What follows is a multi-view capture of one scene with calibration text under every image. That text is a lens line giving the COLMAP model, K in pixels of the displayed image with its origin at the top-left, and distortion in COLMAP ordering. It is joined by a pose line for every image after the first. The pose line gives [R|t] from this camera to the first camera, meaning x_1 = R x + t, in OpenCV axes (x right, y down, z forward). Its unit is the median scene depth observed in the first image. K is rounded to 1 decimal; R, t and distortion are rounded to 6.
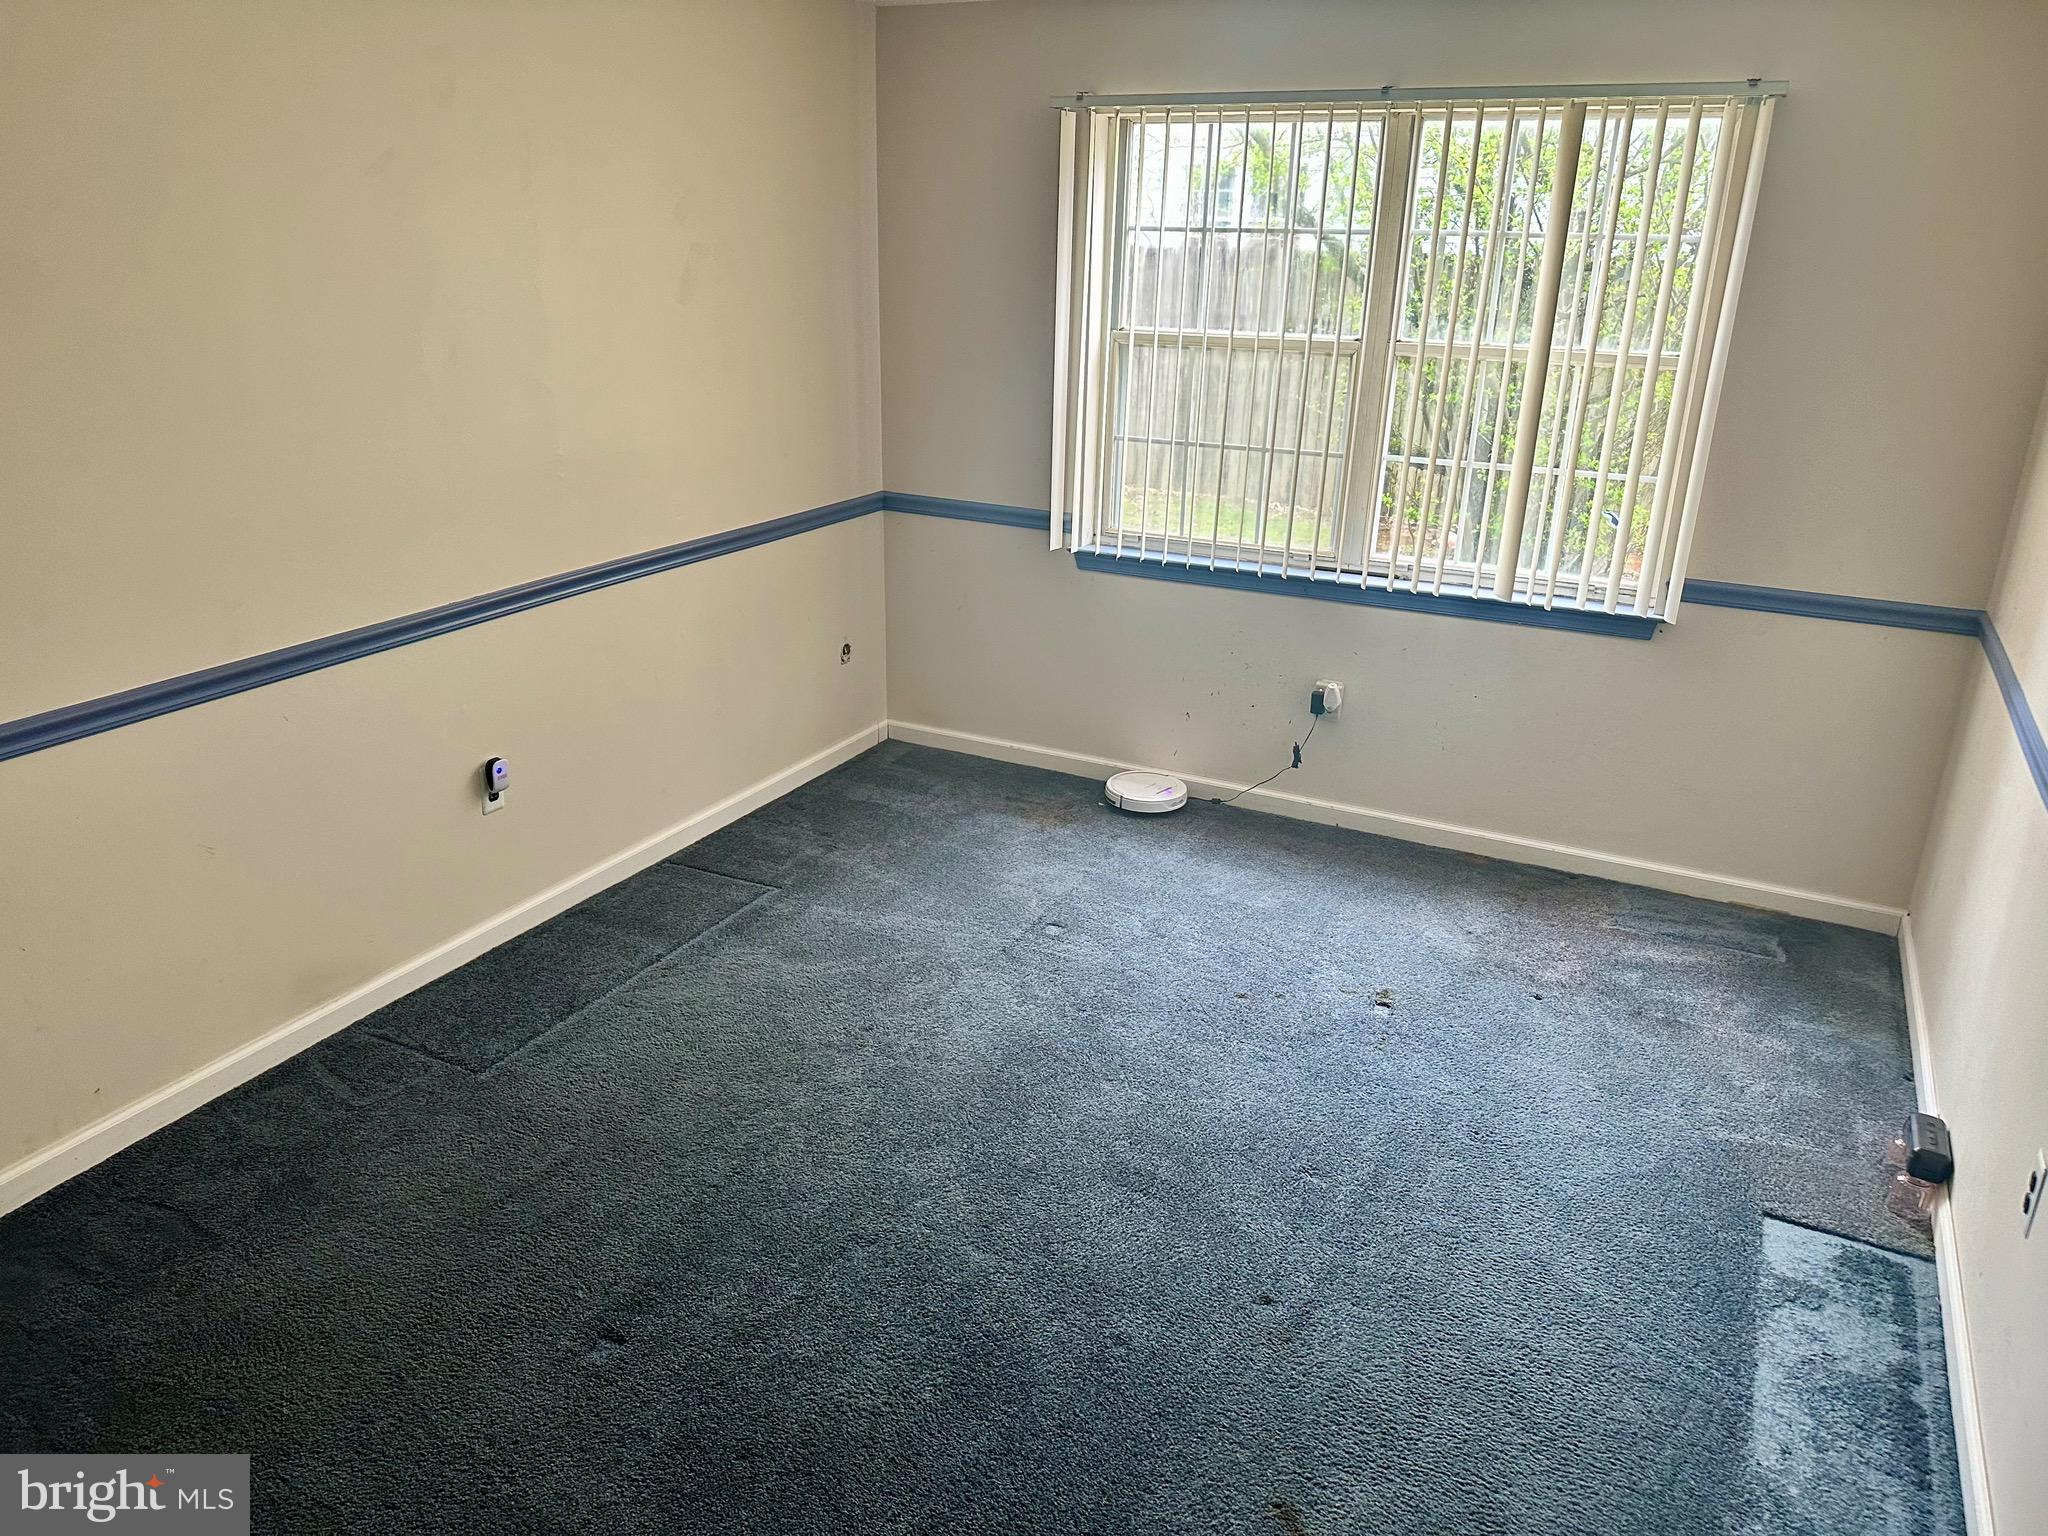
lens RADIAL K [[1418.1, 0, 1031.1], [0, 1418.1, 769.1], [0, 0, 1]] dist [0.014108, -0.031773]
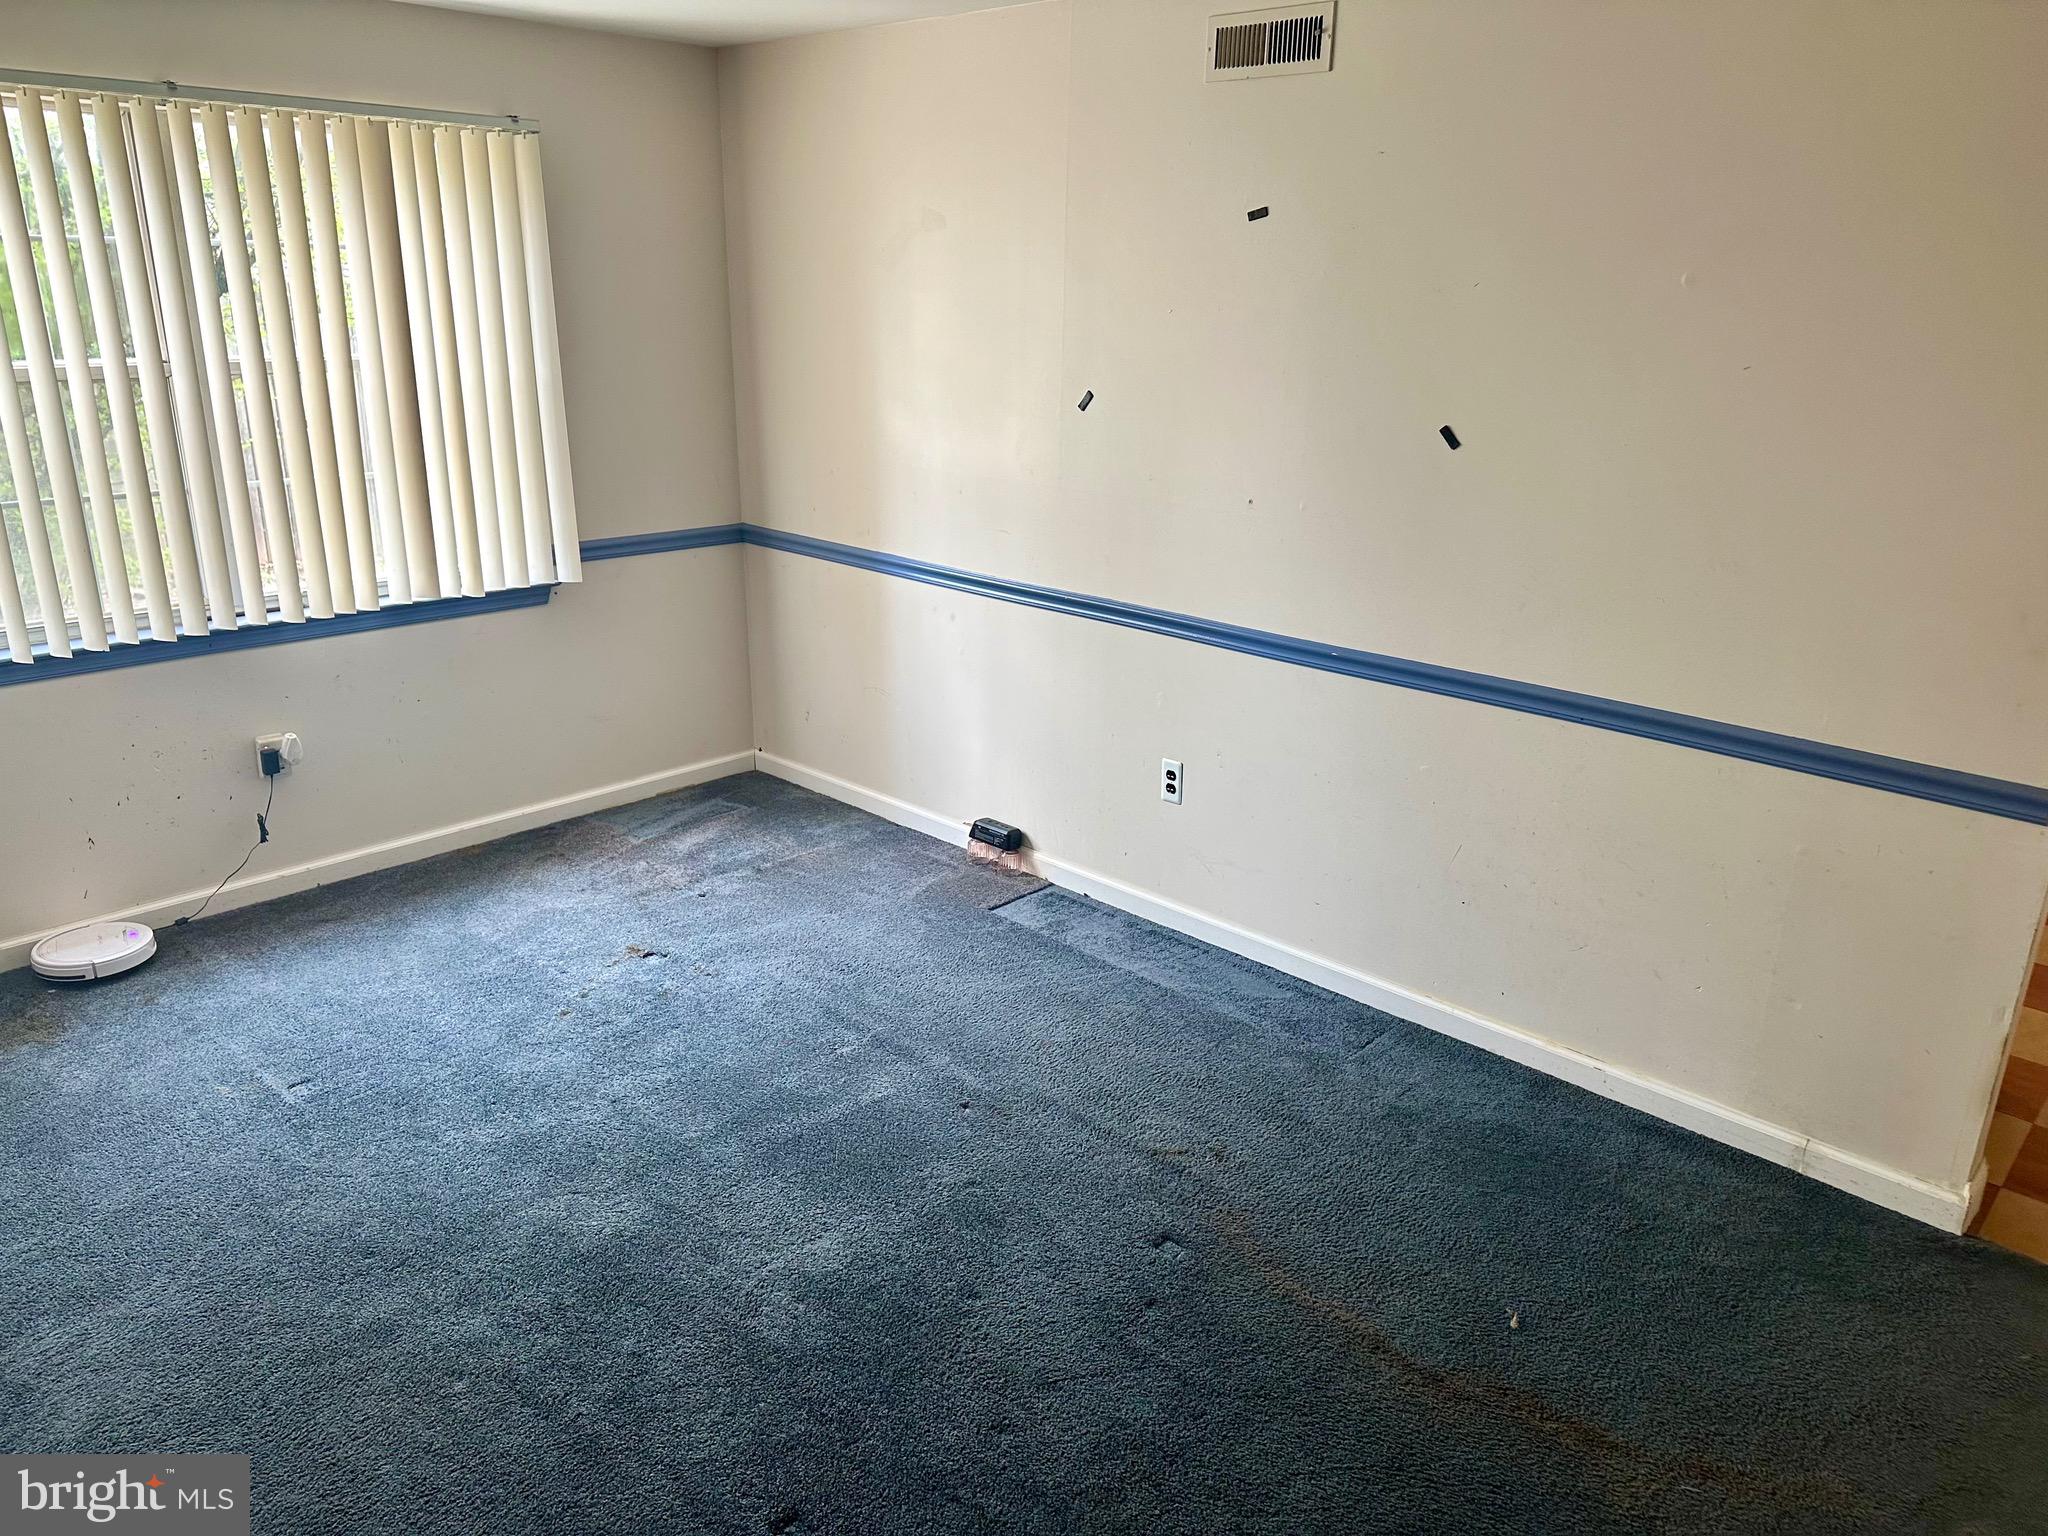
lens RADIAL K [[1418.1, 0, 1041.1], [0, 1418.1, 769.7], [0, 0, 1]] dist [0.014108, -0.031773]
pose [[0.247346, -0.314285, 0.916540, -0.540119], [0.317446, 0.920009, 0.229805, -0.101693], [-0.915449, 0.234110, 0.327329, 0.287477]]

Activity → Reproduce every line of the data above verbatim, omitting the pictures.

Result for this task →
What follows is a multi-view capture of one scene with calibration text under every image. That text is a lens line giving the COLMAP model, K in pixels of the displayed image with its origin at the top-left, and distortion in COLMAP ordering. It is joined by a pose line for every image after the first. The pose line gives [R|t] from this camera to the first camera, meaning x_1 = R x + t, in OpenCV axes (x right, y down, z forward). Its unit is the median scene depth observed in the first image. K is rounded to 1 decimal; R, t and distortion are rounded to 6.
lens RADIAL K [[1418.1, 0, 1031.1], [0, 1418.1, 769.1], [0, 0, 1]] dist [0.014108, -0.031773]
lens RADIAL K [[1418.1, 0, 1041.1], [0, 1418.1, 769.7], [0, 0, 1]] dist [0.014108, -0.031773]
pose [[0.247346, -0.314285, 0.916540, -0.540119], [0.317446, 0.920009, 0.229805, -0.101693], [-0.915449, 0.234110, 0.327329, 0.287477]]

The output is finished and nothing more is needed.